Don’t forget about block choosers
It’s good to have a very flexible application like Cascade Server as it allows you the freedom to accomplish almost anything you could want to do in the web environment, but it may also lead you into situations where you realize you’ll need to perform some voodoo to keep your users whizzing along in the system.

Maybe you’ve worked yourself into a position where you want to aggregate content from a number of places within your site’s folder structure.  You’re thinking, ‘well I don’t want to do it, but it looks like a full site index block is the only way to get the information I need.’ Wrong, again.  Luckily.

If you’re faced with a page that needs to pull content from disparate corners of your website, create a data definition with a few block choosers.  Create individual index blocks that index each of the folders you need, then link them to your data definition and use a ‘current page’ index block to return all that XML that you need, and none of it that you don’t.  You can even restrict those block chooser fields to certain groups in Cascade Server so that an overzealous content contributor doesn’t undo all your genius design.
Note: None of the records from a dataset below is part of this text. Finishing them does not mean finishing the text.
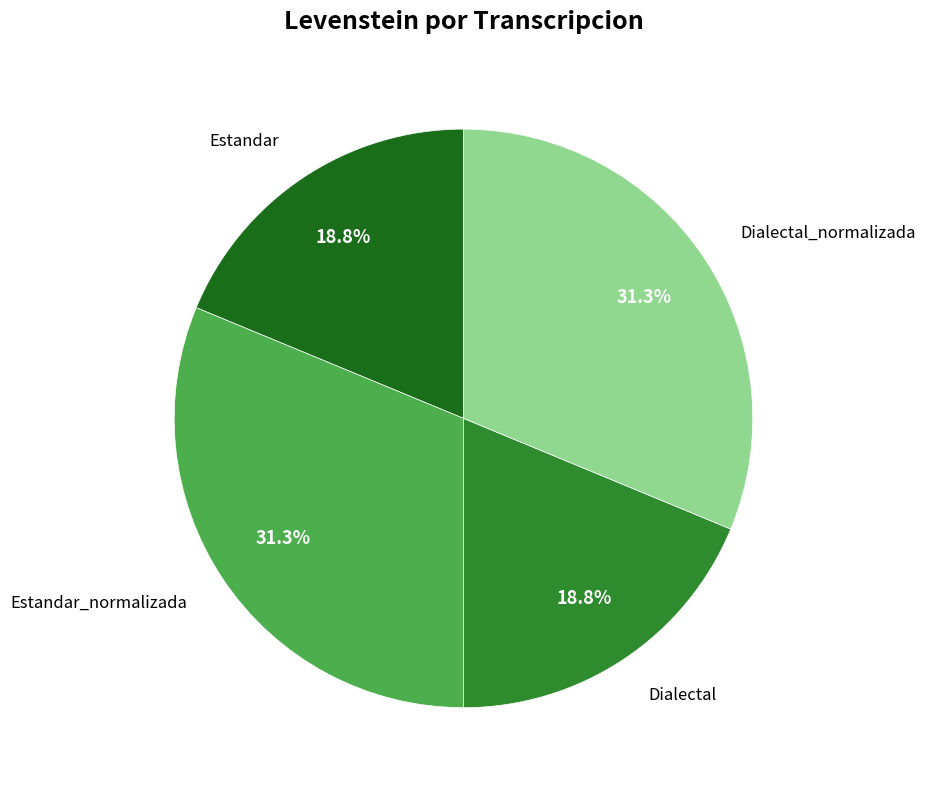

The Dialectal_normalizada slice represents 31% of the pie. True or false?

True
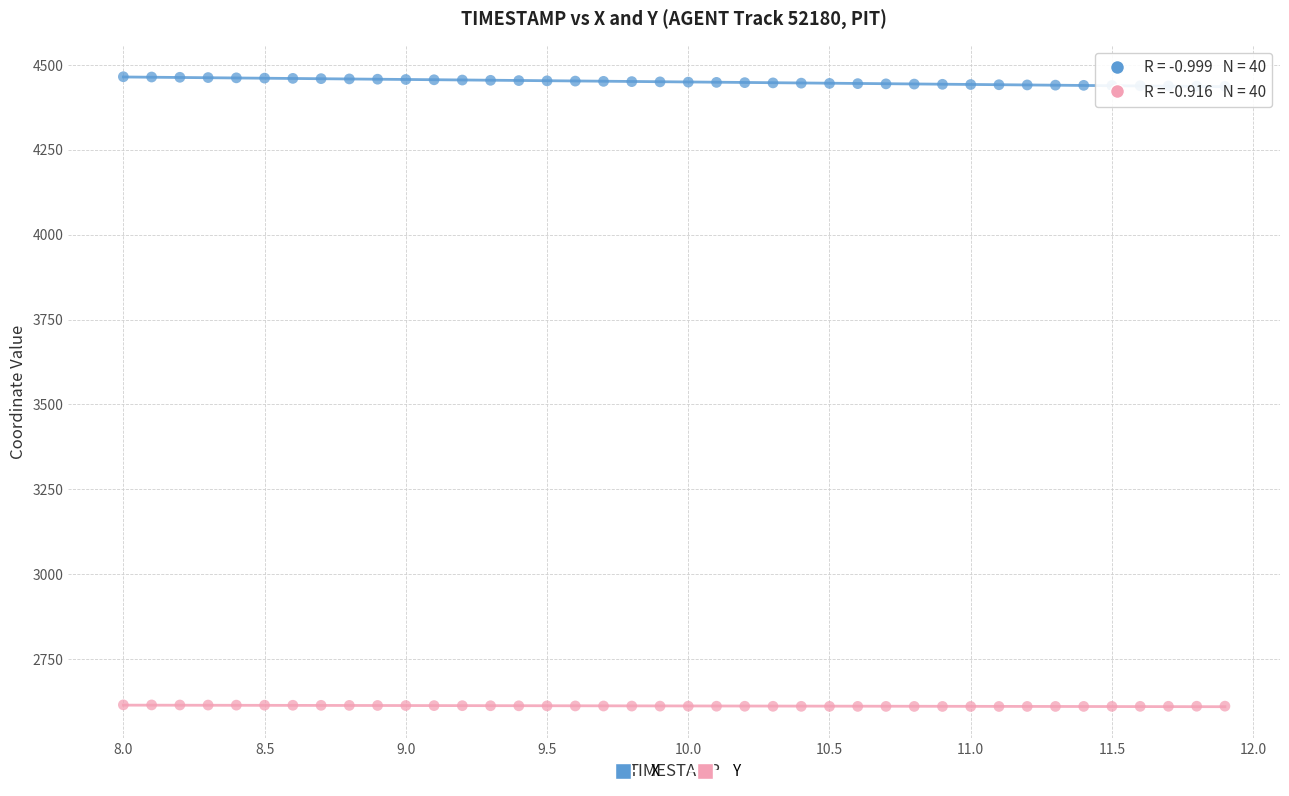

What is the X range (max minus min) for the scatter plot?

3.9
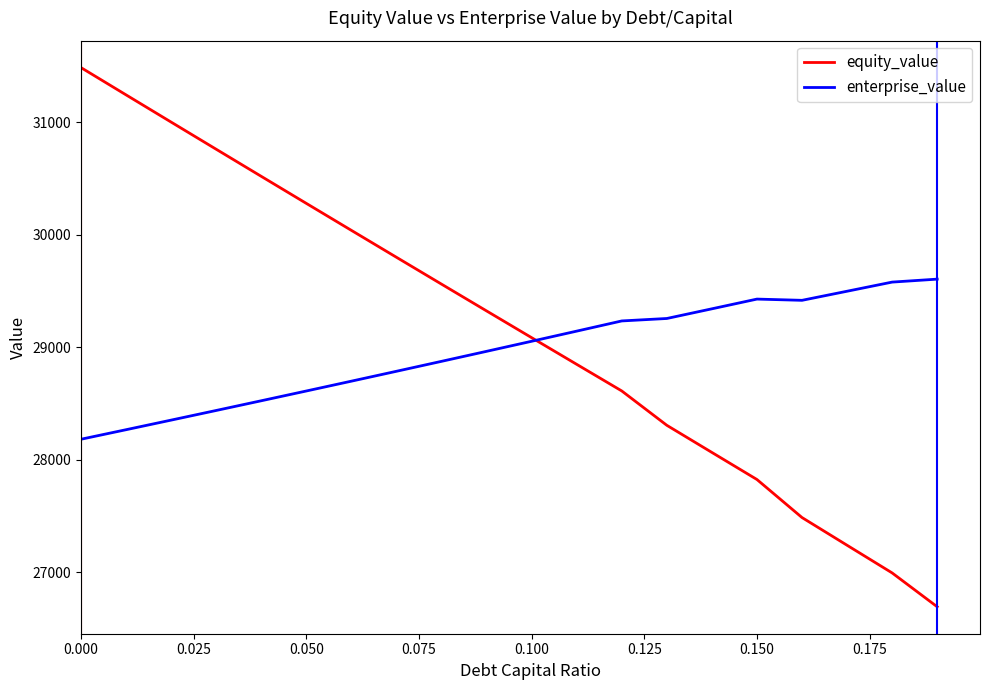

What is the maximum value shown in the chart?

31484.4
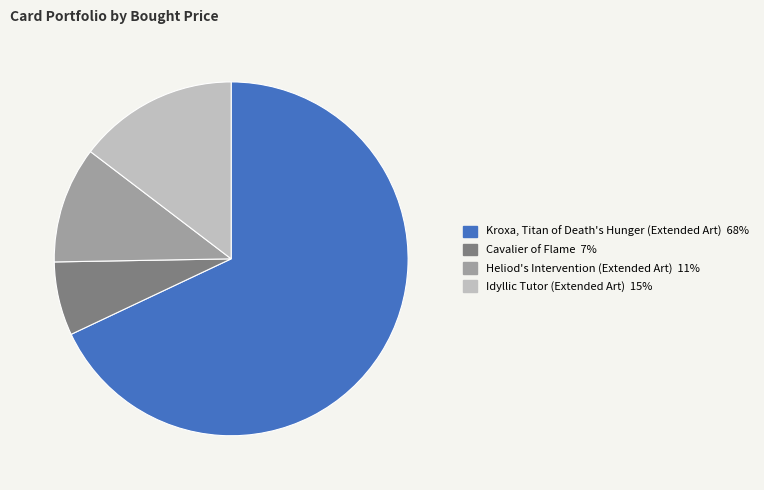

How many slices are in this pie chart?

4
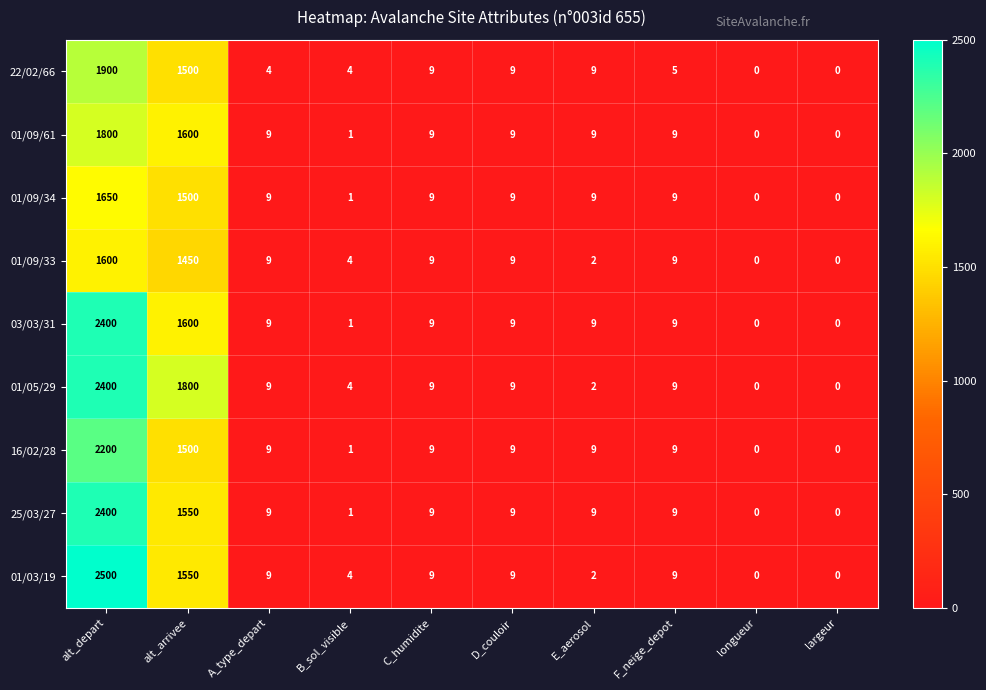

Which series has the largest range (max minus min)?

01/03/19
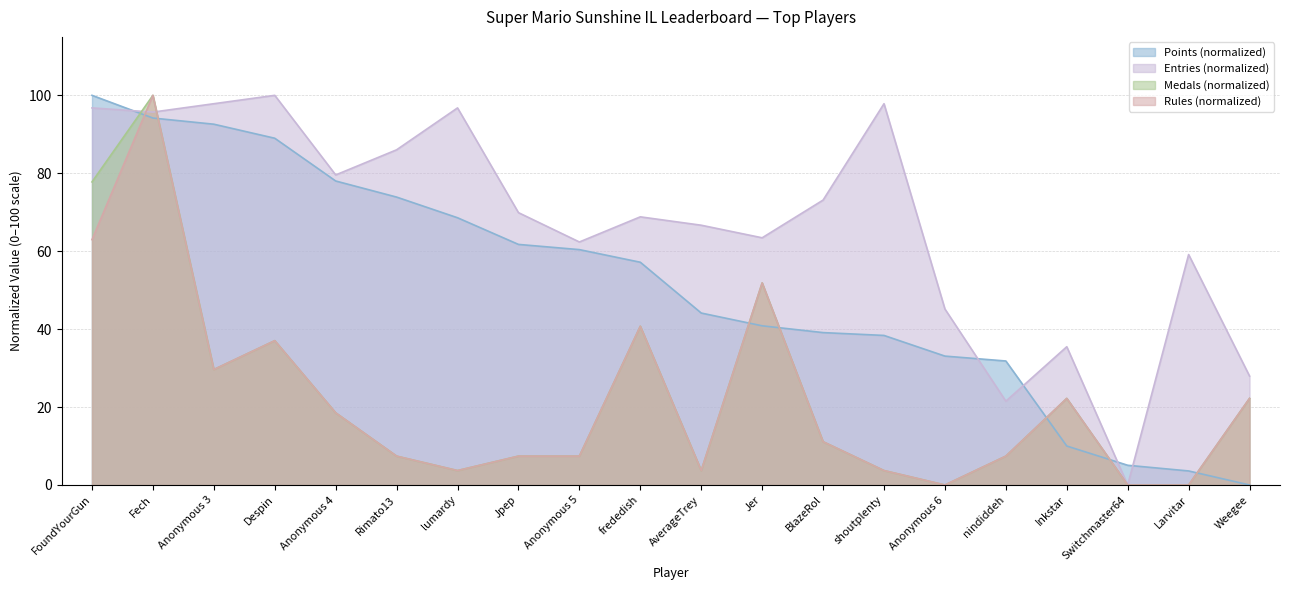

Does the chart have visible grid lines?

Yes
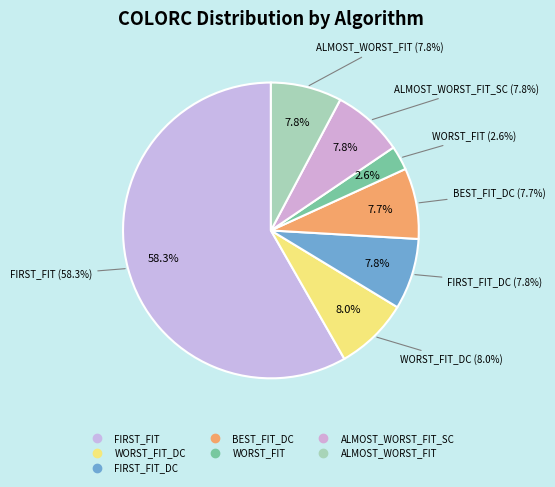

How many slices are in this pie chart?

7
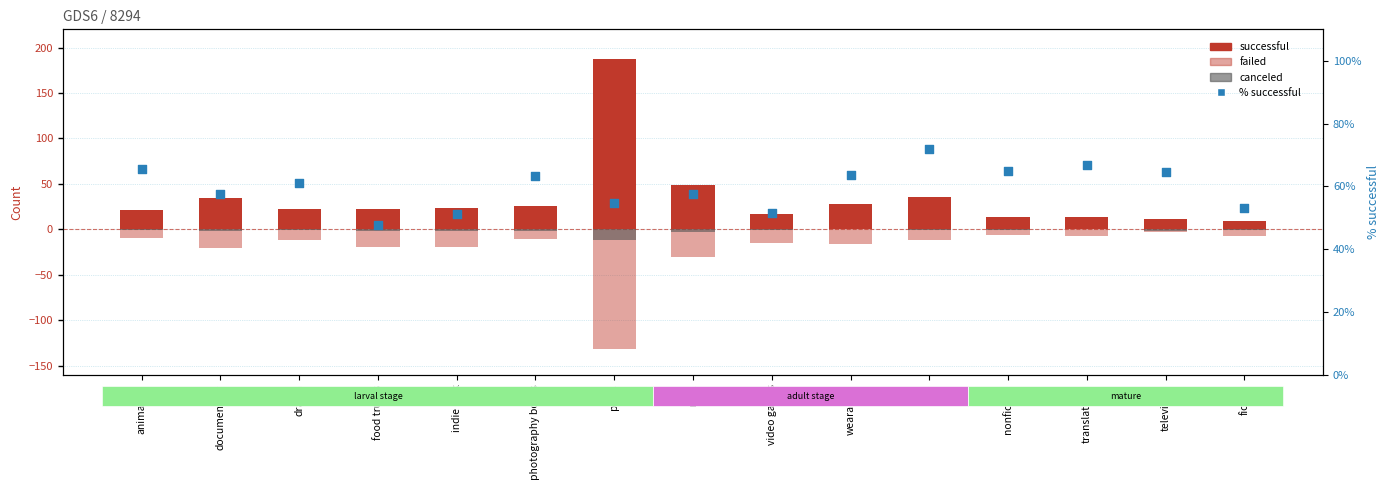

Which series reaches the maximum Y coordinate?

successful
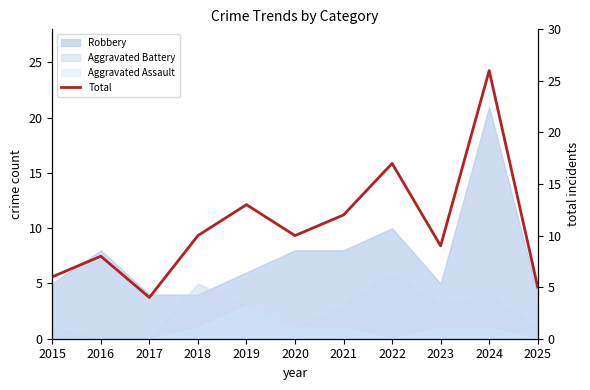

Where is the first local maximum?

2016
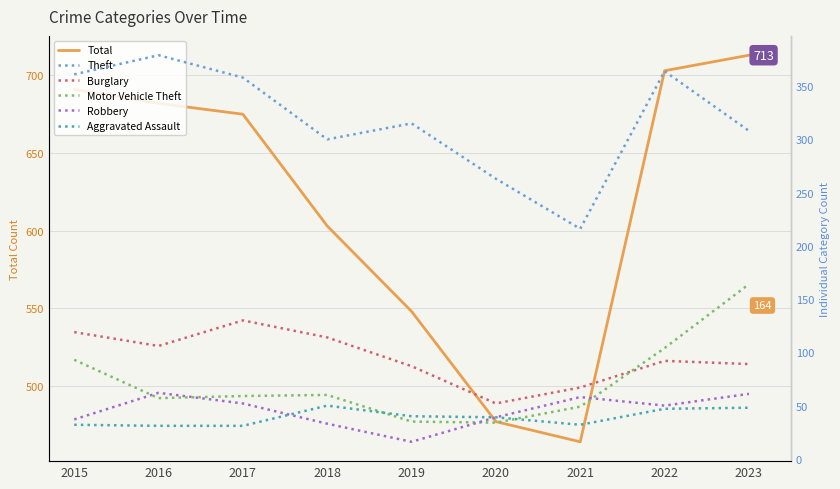

How many lines are shown in the chart?

6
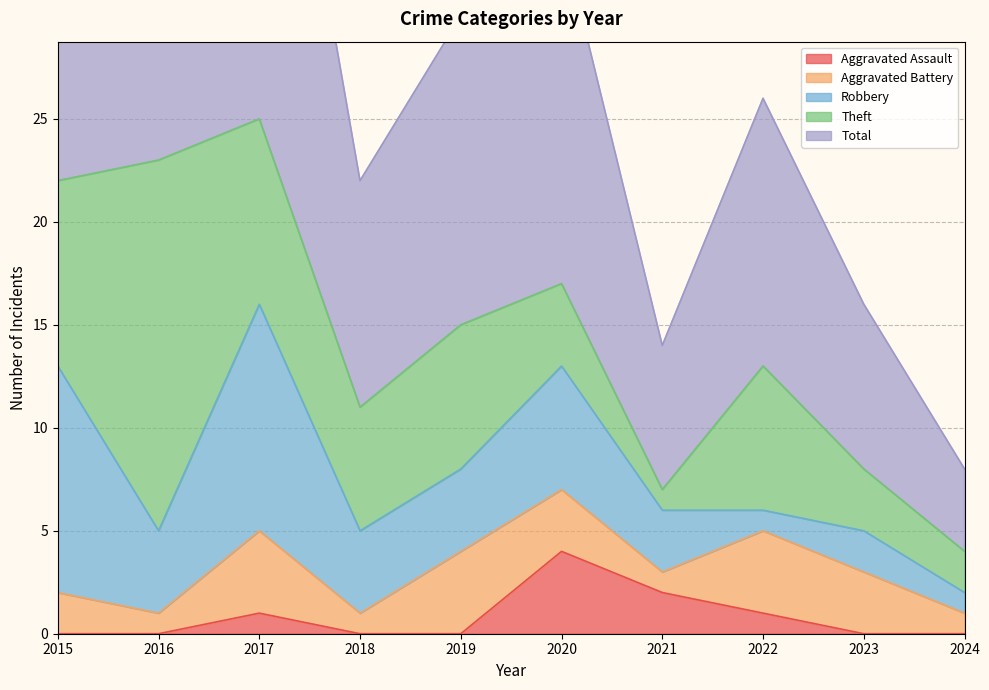

At which label does Total reach its peak?

2017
Remember as you start out on your site construction that it is never too early to think about future scalability.  Always think about how a decision you make now will affect your site and your users two to three years in the future.  It’s the same principle as compounding interest in your 401(k), though not as sexy.  Decisions you make today wil have lasting ripple effects years from now.  Making sure you’ve thought through your indexing needs and picked the correct strategies will mean less headaches, and more kudos, as long as your website is out there informing the world.  Who knows, your server administrator may even buy you lunch in appreciation.